Short exercise: Show each line of the records that contains the string "kern", copied in full. The match is case-sensitive.

Data shown:
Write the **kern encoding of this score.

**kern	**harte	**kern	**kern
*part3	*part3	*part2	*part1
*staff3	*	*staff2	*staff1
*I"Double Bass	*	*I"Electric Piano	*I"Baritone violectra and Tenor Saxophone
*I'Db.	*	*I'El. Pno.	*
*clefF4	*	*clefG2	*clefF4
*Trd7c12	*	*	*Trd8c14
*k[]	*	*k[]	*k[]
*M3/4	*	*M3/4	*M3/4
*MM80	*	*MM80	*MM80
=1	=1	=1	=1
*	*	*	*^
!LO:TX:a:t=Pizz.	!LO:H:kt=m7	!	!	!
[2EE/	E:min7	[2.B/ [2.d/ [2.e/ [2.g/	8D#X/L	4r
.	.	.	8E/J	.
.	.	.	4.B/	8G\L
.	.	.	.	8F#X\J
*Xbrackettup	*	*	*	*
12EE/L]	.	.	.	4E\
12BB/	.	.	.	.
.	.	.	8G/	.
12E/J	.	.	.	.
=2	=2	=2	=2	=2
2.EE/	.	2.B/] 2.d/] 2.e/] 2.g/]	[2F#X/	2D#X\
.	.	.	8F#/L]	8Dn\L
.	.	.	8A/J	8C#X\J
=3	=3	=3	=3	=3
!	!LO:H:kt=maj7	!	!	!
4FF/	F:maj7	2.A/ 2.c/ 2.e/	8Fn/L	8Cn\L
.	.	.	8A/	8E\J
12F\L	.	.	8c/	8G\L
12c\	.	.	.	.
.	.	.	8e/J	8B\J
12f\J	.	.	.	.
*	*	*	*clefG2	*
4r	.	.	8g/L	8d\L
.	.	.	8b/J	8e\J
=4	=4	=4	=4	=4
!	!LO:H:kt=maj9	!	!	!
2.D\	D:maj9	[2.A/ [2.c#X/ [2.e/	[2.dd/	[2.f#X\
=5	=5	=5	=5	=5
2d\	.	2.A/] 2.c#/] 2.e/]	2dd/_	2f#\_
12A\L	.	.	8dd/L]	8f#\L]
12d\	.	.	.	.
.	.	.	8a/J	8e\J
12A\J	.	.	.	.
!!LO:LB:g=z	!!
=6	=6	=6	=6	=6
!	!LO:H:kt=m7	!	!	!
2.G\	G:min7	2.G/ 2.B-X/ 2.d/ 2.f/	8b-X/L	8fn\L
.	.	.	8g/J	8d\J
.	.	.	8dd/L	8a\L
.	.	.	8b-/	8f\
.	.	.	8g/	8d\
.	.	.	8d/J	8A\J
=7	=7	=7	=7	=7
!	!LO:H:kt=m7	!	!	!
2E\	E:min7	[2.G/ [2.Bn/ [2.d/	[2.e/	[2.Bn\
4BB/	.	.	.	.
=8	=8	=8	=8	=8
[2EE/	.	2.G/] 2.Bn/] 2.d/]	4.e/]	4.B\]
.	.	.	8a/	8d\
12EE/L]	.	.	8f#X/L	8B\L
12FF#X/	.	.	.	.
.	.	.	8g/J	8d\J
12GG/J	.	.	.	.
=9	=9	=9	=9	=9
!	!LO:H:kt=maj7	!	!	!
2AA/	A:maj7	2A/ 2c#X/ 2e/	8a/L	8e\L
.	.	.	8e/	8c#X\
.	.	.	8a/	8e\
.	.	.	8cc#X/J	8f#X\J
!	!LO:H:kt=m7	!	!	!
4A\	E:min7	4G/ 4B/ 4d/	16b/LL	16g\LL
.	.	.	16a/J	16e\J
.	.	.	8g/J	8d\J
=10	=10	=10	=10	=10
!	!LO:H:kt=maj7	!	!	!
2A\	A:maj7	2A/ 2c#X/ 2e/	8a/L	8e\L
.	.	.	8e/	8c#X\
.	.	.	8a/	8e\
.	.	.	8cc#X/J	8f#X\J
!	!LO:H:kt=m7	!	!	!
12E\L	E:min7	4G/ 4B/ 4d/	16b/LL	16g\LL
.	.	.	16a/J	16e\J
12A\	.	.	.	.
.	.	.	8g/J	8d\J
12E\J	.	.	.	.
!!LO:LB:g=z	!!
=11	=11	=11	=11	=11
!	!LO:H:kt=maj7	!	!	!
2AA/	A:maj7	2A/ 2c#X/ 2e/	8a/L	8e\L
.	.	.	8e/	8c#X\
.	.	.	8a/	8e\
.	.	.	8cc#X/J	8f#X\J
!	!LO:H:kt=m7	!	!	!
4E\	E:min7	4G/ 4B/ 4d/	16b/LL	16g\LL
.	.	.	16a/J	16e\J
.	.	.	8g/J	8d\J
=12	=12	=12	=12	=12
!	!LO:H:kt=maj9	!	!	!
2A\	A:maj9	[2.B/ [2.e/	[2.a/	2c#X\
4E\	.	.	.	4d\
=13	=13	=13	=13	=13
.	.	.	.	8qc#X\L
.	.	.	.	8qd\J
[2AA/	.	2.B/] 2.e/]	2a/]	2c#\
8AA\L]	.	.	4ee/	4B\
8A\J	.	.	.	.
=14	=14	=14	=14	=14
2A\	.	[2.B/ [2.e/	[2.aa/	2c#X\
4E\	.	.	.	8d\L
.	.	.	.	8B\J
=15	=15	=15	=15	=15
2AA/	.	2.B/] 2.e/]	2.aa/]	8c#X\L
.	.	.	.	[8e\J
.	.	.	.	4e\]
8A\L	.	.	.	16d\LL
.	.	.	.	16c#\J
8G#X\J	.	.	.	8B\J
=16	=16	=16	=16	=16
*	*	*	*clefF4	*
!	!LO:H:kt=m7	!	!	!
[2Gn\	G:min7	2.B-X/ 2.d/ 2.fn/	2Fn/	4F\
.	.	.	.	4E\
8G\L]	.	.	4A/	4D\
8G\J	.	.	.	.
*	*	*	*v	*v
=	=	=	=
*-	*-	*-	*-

Solution to the exercise:
Write the **kern encoding of this score.
**kern	**harte	**kern	**kern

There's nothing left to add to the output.